Punch Taverns shares slumped this morning as it said it would not pay a final dividend and was delaying a REIT conversion to concentrate on maintaining the strength of the balance sheet.
The pub group, which owns 8,400 pubs, said in trading update that it had received clearance from Revenue and Customs to create a corporate structure which would allow it to become a REIT. However, it said itsfocus now was to maintain the strength of the balance sheet.
It said: ‘As previously highlighted, conversion to a REIT status would involve material implementation costs and introduces a significantly increased dividend requirement which must be weighed up against the tax benefits.

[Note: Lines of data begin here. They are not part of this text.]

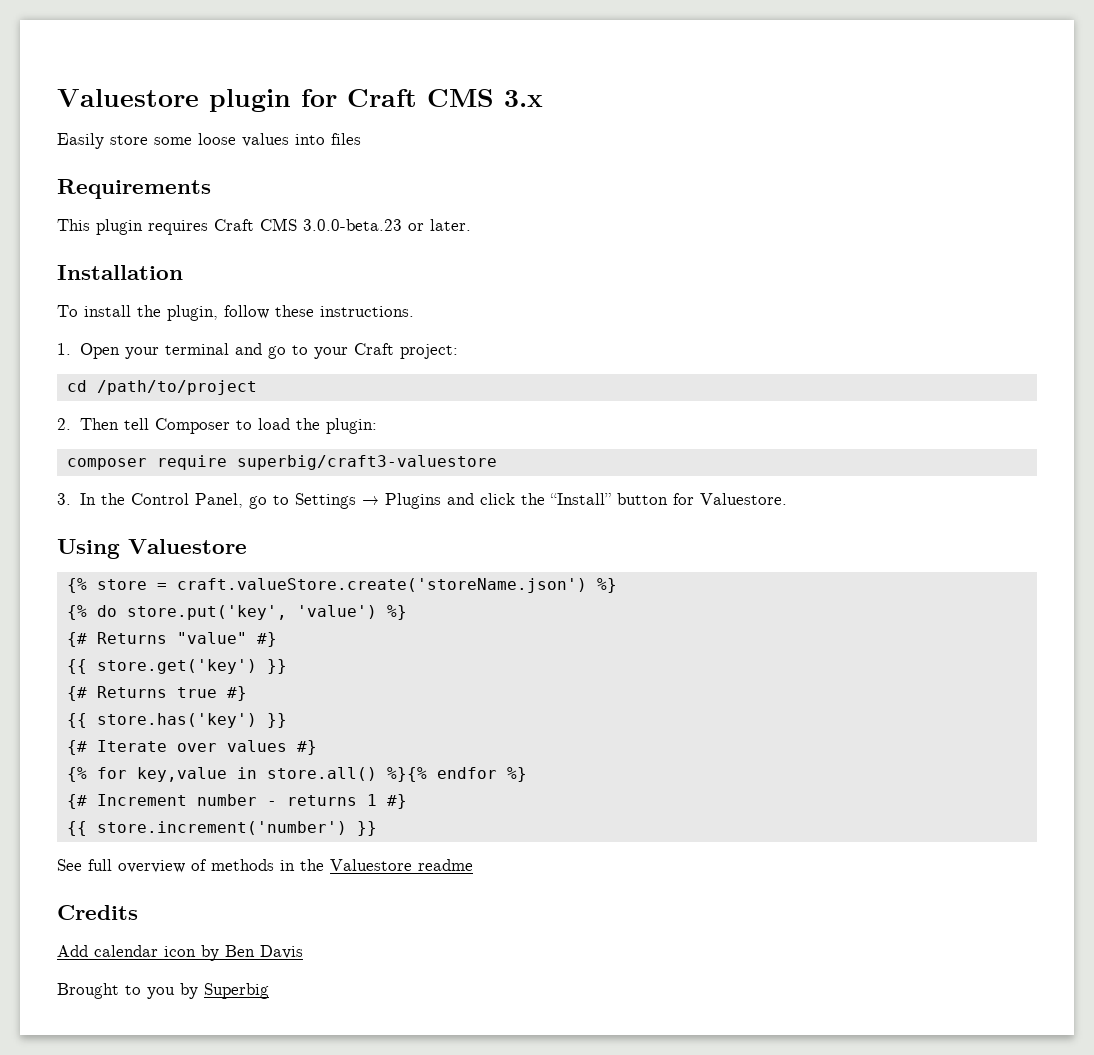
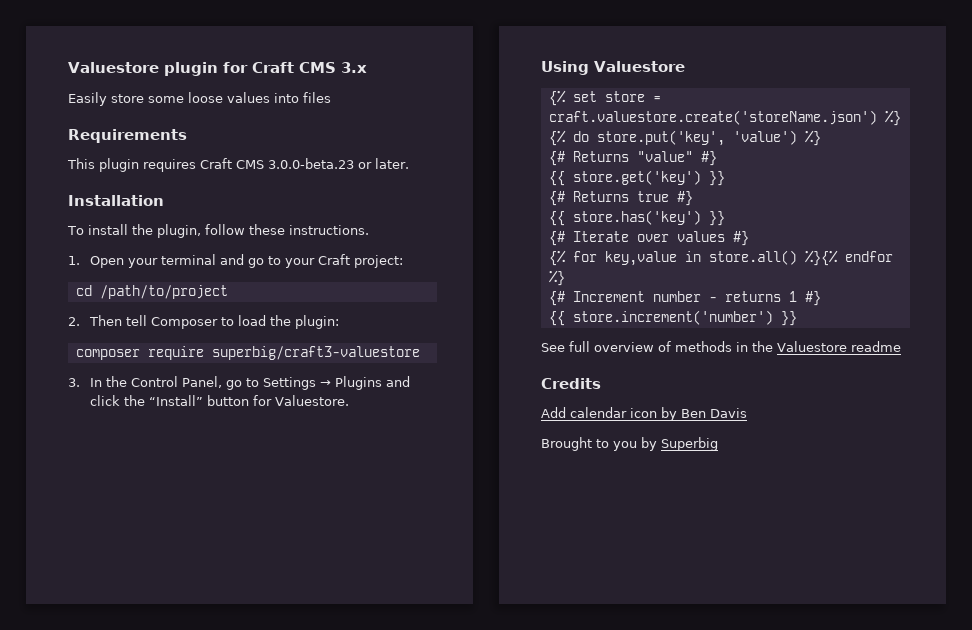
(87, 585) none -> [572,91,597,102] set
[176,578,587,593] craft.valueStore.create('storeName.json') -> [548,110,877,125] craft.valuestore.create('storeName.json')

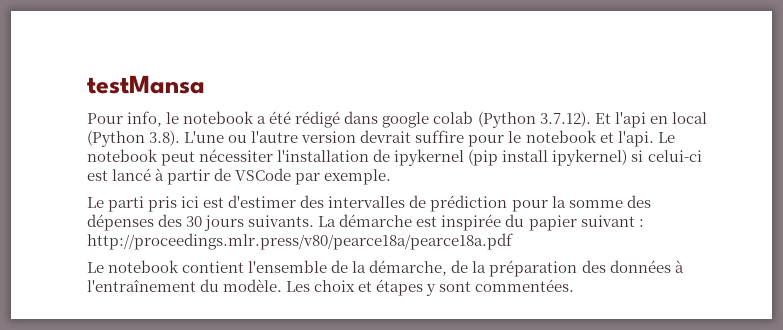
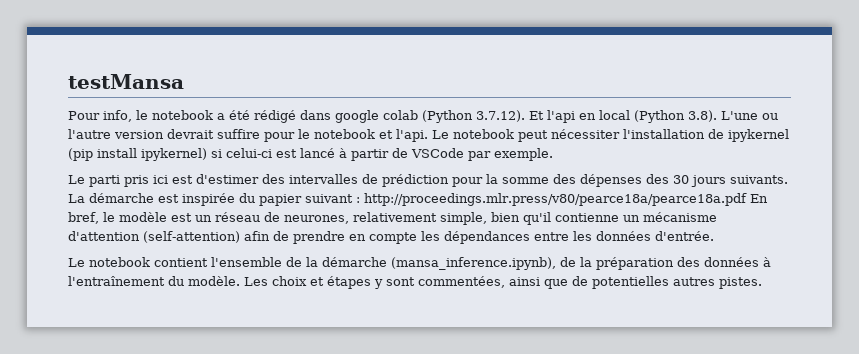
(513, 241) none -> [749,194,768,203] [68,212,717,225] [68,231,714,244] En bref, le modèle est un réseau de neurones, relativement simple, bien qu'il contienne un mécanisme d'attention (self-attention) afin de prendre en compte les dépendances entre les données d'entrée.
[369,260,448,276] démarche, -> [322,257,556,270] démarche (mansa_inference.ipynb),
[475,279,575,292] commentées. -> [418,276,762,289] commentées, ainsi que de potentielles autres pistes.

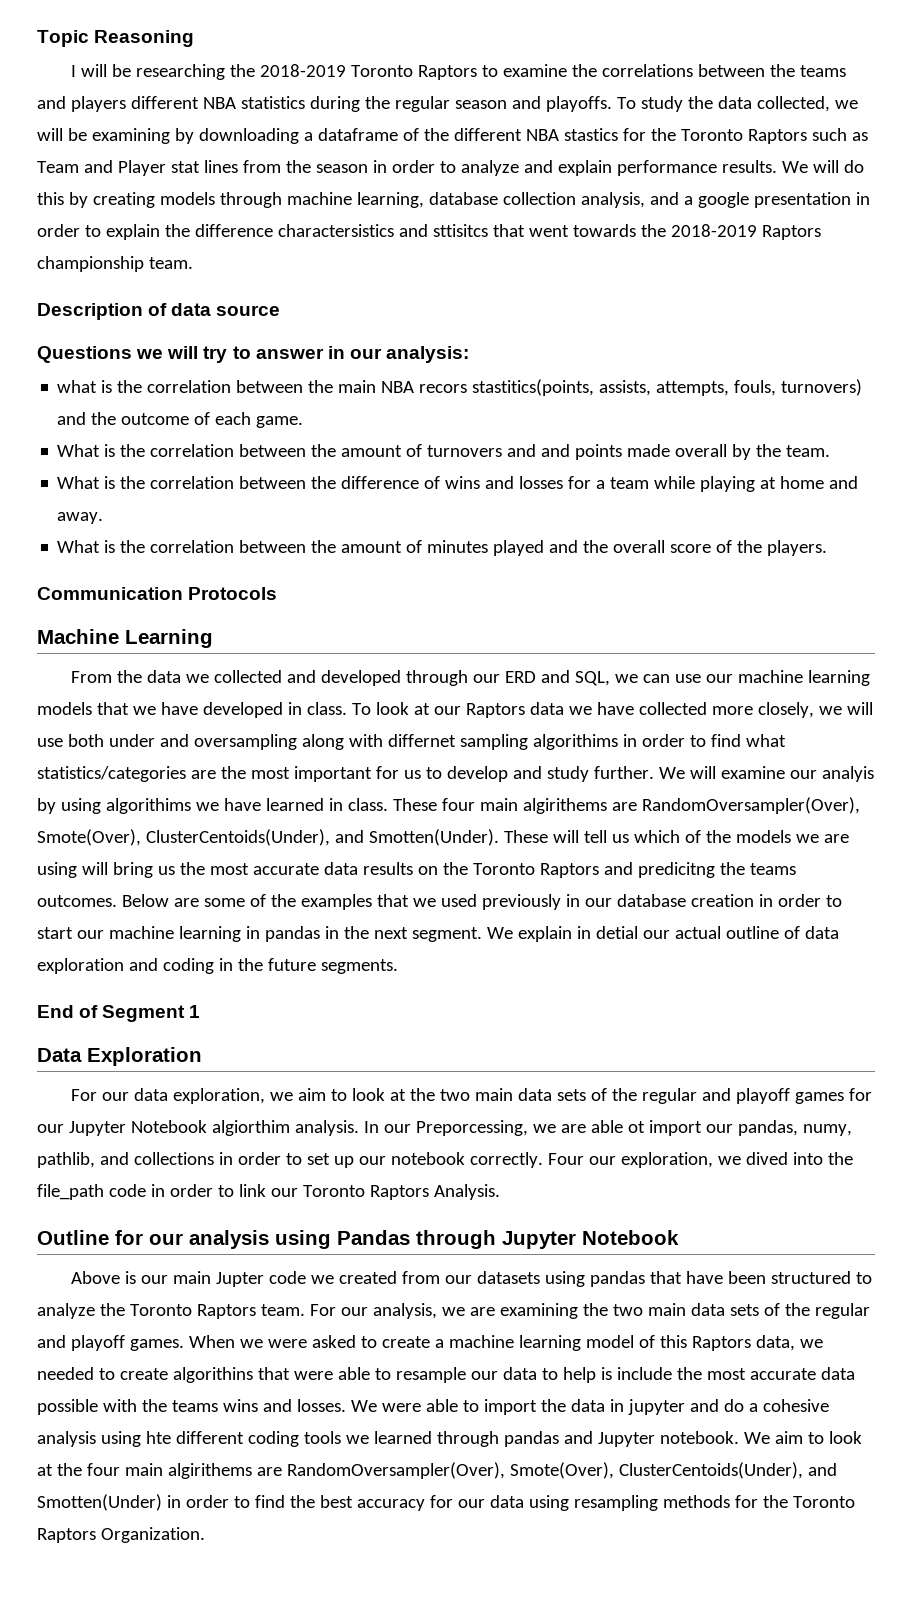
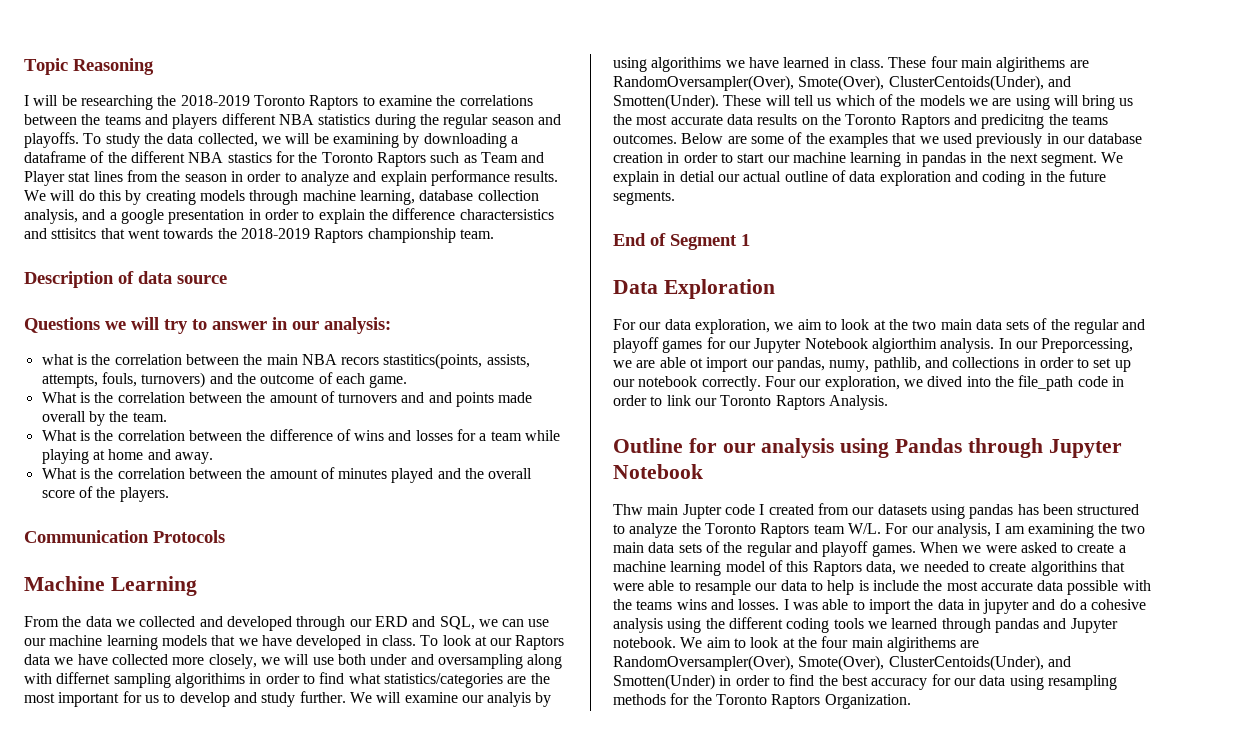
[70,1271,168,1284] Above is our -> [613,504,643,515] Thw
[310,1275,334,1284] we -> [759,504,765,515] I
[649,1271,723,1284] that have -> [1017,504,1039,515] has
[260,1304,305,1316] team. -> [813,523,881,534] team W/L.
[441,1307,495,1316] we are -> [995,523,1025,534] I am
[350,1400,421,1412] We were -> [783,599,818,610] I was
[145,1431,171,1444] hte -> [705,618,725,629] the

‘Whilst work progresses in assessing the reorganisation steps that would be required to allow conversion, in the current environment our main priorities are to maintain the strength of our balance sheet and to continue to invest in our business.’
Punch also reported a decline in sales given ‘ongoing challenging trading conditions’ and said it planned to suspend a final dividend because ‘in the current financing market environment, the Board considers it prudent to retain cash and further strengthen the balance sheet ahead of returning cash to shareholders through distribution.'
It said it repaid £75m of debt from existing cash flows this year and said it ‘remained confident of being able to extract cash from its proposed securitisations following the year end’.
The group will announce its full year results in November and said it was ‘confident of delivering full year earnings…despite ongoing challenging trading conditions for the industry.’
In early trading Punch Taverns shares dropped nearly 14% to 273p.